Um zurück auf die Einweisung in die Psychiatrie zu kommen sei gesagt, daß bei der Aufnahme des Patienten eine gründliche
körperliche Untersuchung und Befragung durchgeführt wird. Dabei entscheider der Psychiater die weitere Vorgehensweise,
vor allem auf welcher Station ihr aufgenommen werdet und ob eine mediakamentöse Behandlung sofort in die Wege geleitet
wird. Dabei macht Ihr so gut es Euch möglich ist Angaben zu Eurer Person und dem Üblichen, was bei einer Aufnahme in ein
Krankenhaus notwendig ist.
Kapitel 3: Weitere Verfahrensweisen und Tagesablauf
Meist beginnt der Aufenthalt in dem Ihr Euch anderen Patienten vorstellt und aus Interesse der Anderen gefragt werdet,
warum Ihr da seit. Nach kurzen Gesprächen werdet Ihr bald feststellen, daß Ihr nicht alleine mit Eurer Krankheit seit
und die meisten Mitpatienten in Ordnung sind und Euch verstehen werden.
Habt Ihr eine medikamentöse Einnahme begonnen, so kann es vorkommen, daß Ihr in der ersten Zeit mit Müdigkeit und der
Eingewöhnung in der Psychiatrie und manchmal auch einem Heimweh zu kämpfen habt. Nach ein paar Tagen habt Ihr das
Schlimmste überstanden. Immer wieder ist mir aufgefallen, daß neue Patienten in Tränen ausbrechen. Eine Psychiatrie ist
eben kein Erholungsurlaub, sondern ein Ort, an dem man an sich arbeitet.

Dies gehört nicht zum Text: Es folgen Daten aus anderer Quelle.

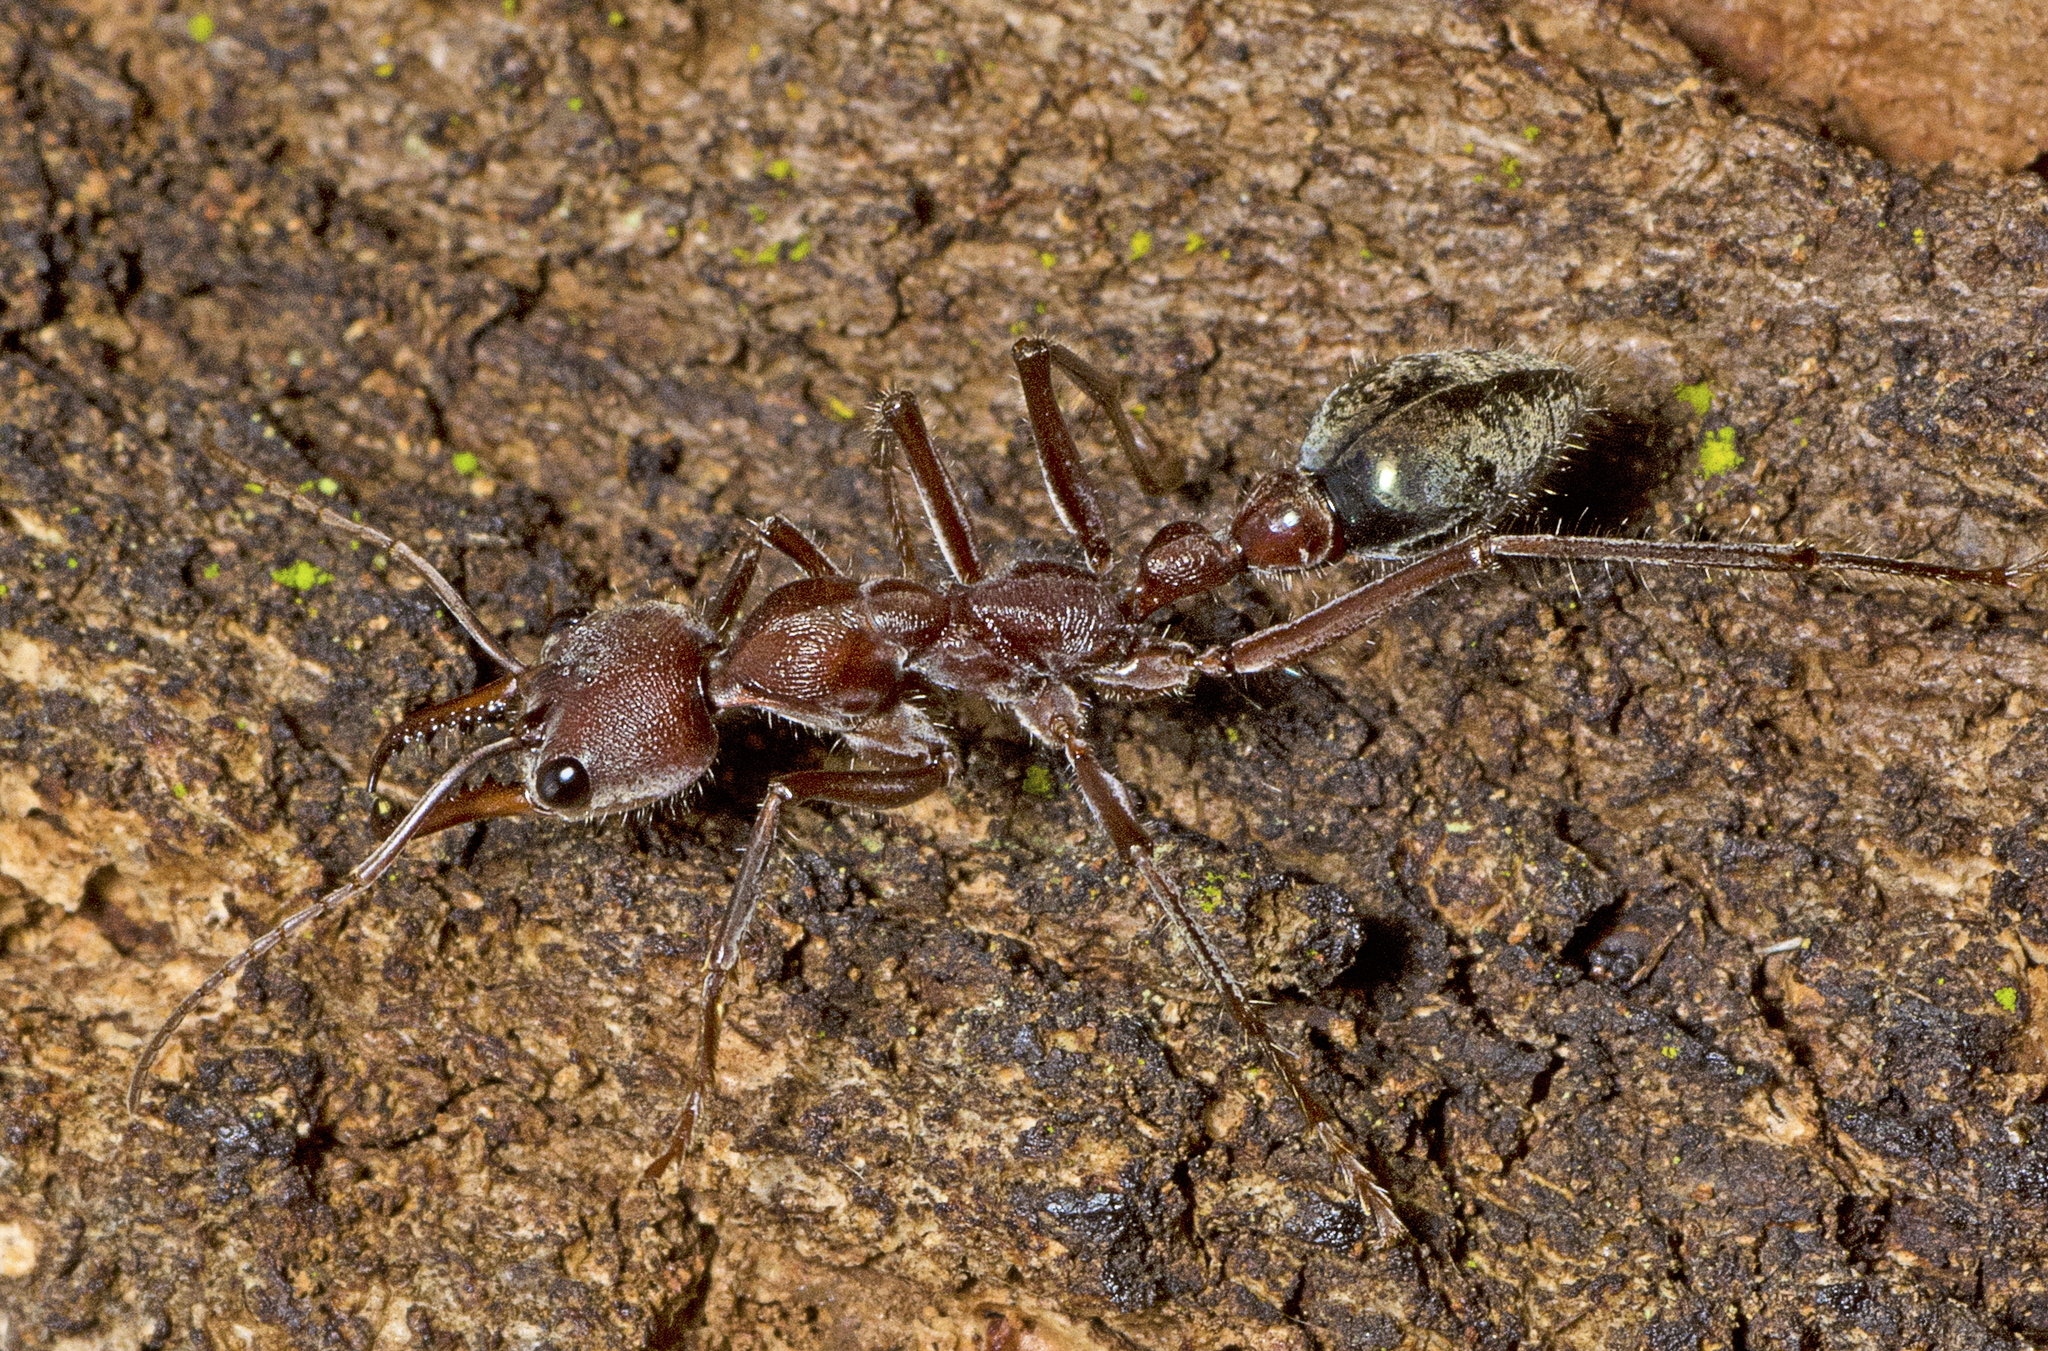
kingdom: Animalia
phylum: Arthropoda
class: Insecta
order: Hymenoptera
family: Formicidae
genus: Myrmecia
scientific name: Myrmecia comata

Der Tagesablauf findet meist sehr gleich statt. Früh morgens werdet Ihr geweckt. Eventuell wird das Zimmer kontrolliert.
Das Frühstück, wie auch die anderen Mahlzeiten nehmt Ihr in der Gemeinschaft mit den Mitpatienten wahr. Es ist zu sagen,
daß zu den Mahlzeiten Anwesenheitspflicht herrscht. Nach dem Frühstück beginnt häufig eine Runde in der gesamten
Gemeinschaft, in der Ihr nach Eurem Befinden befragt werdet. Oft werden auch Tagepunkte besprochen oder Informationen
erteilt. Kurz darauf finden vormittags die meisten Therapien statt. Welche Therapien das sind und was dort gemacht wird
findet Ihr auf meiner Homepage unter dem Thema "Depressionen" - Kapitel 6. Ihr werdet merken, daß das ganz schön
erschöpfend ist und nachdem Ihr das Mittagessen eingenommen habt bleibt Euch eine Mittagsruhe. Danach finden wieder ein
paar Therapien statt und der weitere Tagesablauf ist den Patienten innerhalb der Psychiatrie freigestellt. Man beschäftigt
sich, so gut man kann und unterhält sich mit Mitpatienten. Wenn Du das Glück hast in einer offenen Station zu sein, dann
wirst Du den Ausgang für Einkäufe oder Spaziergänge nutzen. Nach der Abendmahlzeit ist häufig noch einmal
ein freier Ausgang, bei dem man sich nach Absprache und Abmeldung frei draussen bewegen kann.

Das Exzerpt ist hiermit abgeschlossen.